Gov. John Bel Edwards cautioned Louisiana residents Wednesday to ready for an expected surge in coronavirus cases as testing capacity grows statewide. His warning was coupled with already grim statistics as the state reported its seventh death from the disease spreading across the country and its number of positive cases neared 300.
“I want people to be prepared for this,” the Democratic governor said. “It is going to get much worse before it gets better.”
Although Edwards said he doesn’t expect a statewide order for residents to shelter in place, he said he could issue limited shelter-in-place orders in certain areas of Louisiana as the outbreak escalates. He urged residents to take his warnings seriously to stay home as much as possible.
“We don’t want to look like Italy two weeks from now,” Edwards said, referencing one of the pandemic’s worst hotspots.
The New Orleans region remains the virus epicenter in Louisiana, with most of the positive tests and all of the state’s deaths. Four of the people who died from the virus were residents of New Orleans retirement home Lambeth House, which has seen a cluster of cases. Two of the victims announced Wednesday, aged 98 and 92, were residents there, Edwards said. Wednesday’s third victim was a 72-year-old resident of the New Orleans suburb of Jefferson Parish, the health department said.

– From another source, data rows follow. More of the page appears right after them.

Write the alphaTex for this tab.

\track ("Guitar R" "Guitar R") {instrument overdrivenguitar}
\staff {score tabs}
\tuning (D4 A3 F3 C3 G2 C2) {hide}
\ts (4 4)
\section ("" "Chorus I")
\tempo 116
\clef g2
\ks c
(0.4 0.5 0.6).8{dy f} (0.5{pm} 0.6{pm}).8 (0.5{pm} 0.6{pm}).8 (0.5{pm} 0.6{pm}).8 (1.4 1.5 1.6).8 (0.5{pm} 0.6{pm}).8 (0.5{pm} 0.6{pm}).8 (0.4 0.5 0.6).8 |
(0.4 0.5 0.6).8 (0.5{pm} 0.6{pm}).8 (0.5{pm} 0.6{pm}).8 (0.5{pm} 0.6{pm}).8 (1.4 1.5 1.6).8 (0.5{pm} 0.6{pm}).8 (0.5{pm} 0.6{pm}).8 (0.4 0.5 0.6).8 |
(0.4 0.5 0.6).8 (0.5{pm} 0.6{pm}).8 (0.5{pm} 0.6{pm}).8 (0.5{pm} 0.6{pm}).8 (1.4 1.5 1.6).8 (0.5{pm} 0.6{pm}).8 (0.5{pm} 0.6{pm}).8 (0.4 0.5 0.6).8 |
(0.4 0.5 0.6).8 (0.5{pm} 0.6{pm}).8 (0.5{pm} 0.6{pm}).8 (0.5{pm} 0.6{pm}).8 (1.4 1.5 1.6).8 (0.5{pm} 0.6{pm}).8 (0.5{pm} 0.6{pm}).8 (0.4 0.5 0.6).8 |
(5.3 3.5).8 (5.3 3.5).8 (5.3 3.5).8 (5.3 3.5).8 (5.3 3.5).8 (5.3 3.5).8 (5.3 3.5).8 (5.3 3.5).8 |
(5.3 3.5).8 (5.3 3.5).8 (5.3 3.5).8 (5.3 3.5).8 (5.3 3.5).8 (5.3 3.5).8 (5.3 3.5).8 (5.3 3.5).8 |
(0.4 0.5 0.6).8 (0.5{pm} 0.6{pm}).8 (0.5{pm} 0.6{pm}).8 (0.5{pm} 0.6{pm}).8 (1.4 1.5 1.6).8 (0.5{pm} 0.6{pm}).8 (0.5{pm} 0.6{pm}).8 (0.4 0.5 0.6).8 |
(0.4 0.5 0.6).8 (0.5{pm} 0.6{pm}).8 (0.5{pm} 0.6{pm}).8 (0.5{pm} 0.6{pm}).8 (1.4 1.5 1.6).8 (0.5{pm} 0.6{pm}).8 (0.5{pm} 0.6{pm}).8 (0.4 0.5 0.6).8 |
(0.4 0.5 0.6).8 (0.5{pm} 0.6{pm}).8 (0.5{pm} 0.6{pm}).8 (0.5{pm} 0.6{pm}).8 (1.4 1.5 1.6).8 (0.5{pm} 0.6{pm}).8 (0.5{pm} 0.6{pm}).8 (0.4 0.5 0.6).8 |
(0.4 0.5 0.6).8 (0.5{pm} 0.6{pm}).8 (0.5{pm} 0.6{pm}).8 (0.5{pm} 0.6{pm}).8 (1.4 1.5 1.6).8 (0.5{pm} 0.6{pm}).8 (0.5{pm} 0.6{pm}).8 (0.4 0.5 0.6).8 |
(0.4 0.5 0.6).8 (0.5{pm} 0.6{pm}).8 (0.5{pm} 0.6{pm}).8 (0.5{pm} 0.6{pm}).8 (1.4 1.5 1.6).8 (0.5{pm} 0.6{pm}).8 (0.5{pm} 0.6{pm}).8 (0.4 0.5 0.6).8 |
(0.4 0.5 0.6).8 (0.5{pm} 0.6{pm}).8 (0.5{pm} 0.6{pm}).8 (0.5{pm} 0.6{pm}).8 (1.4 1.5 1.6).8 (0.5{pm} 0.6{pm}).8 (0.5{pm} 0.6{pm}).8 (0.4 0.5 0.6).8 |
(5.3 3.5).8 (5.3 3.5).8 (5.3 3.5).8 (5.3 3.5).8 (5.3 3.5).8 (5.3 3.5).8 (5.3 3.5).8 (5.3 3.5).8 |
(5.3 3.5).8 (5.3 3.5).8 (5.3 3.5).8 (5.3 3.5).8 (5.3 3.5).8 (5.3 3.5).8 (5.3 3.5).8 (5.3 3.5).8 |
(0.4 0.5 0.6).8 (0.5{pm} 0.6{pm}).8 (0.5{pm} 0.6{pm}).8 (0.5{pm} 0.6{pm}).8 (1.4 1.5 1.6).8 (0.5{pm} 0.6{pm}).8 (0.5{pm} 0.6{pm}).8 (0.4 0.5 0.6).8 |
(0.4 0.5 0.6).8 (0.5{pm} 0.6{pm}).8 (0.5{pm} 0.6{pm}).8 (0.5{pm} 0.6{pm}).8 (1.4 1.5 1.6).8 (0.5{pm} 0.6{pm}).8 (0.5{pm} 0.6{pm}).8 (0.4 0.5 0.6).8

COVID-19 has reached 13 of Louisiana’s 64 parishes, including the Baton Rouge region and a corner of northwest Louisiana, according to state data. Positive tests for the virus statewide jumped to 280, up from 196 a day earlier.
Republican U.S. Sen. Bill Cassidy, a doctor, said Louisiana has the third highest rate of COVID-19 cases per capita in the nation. But he acknowledged the state has limited knowledge about the full spread because of the initial slow pace of testing.
A drive-thru testing center in Baton Rouge that shuttered after running out of testing kits reopened Wednesday, while new testing began at the Cajundome in Lafayette. Edwards said new drive-thru test sites in the New Orleans area will open Friday.
Louisiana was readying several state parks to house people who have tested positive for the coronavirus and don’t need hospitalization, but can’t return home because of elderly relatives or other reasons. Already, at least 10 people infected with the virus were staying at cabins in Jefferson Parish’s Bayou Segnette State Park, Edwards said.
For most people, the coronavirus causes only mild or moderate symptoms, such as fever and cough. For some, especially older adults and people with existing health problems, it can cause more severe illness, including pneumonia. The vast majority of people recover. According to the World Health Organization, people with mild illness recover in about two weeks, while those with more severe illness may take three to six weeks to recover.
Edwards has closed K-12 public schools, bars, gyms, casinos and movie theaters and has limited restaurants to delivery and takeout until at least April 13. Public gatherings of more than 50 people are banned. New Orleans Mayor LaToya Cantrell has prohibited all public and private gatherings. Louisiana lawmakers have temporarily adjourned their legislative session. The New Orleans Jazz and Heritage Festival, a huge tourism driver that draws hundreds of thousands of people, is postponed until fall.
With schools shuttered across Louisiana, the state education department asked federal officials to suspend standardized testing requirements for public school students, along with school performance scores and letter grades.
Amid some criticism that Edwards’ restrictions are too harsh, Republican Attorney General Jeff Landry defended the governor’s aggressive actions as legal and aimed at protecting the public — a rare moment of agreement between the political rivals.
“He is acting with restraint and with consideration to individual liberties and freedoms, and I appreciate that,” Landry said Wednesday, appearing with Edwards.
Trying to keep more people in their homes, Edwards brought one of Louisiana’s most popular figures to his Wednesday briefing: LSU football coach Ed Orgeron, who led the school to a national championship this year.
Orgeron told Louisiana’s residents to follow the governor’s advice: “Have faith in the game plan. We’re going to get through this.”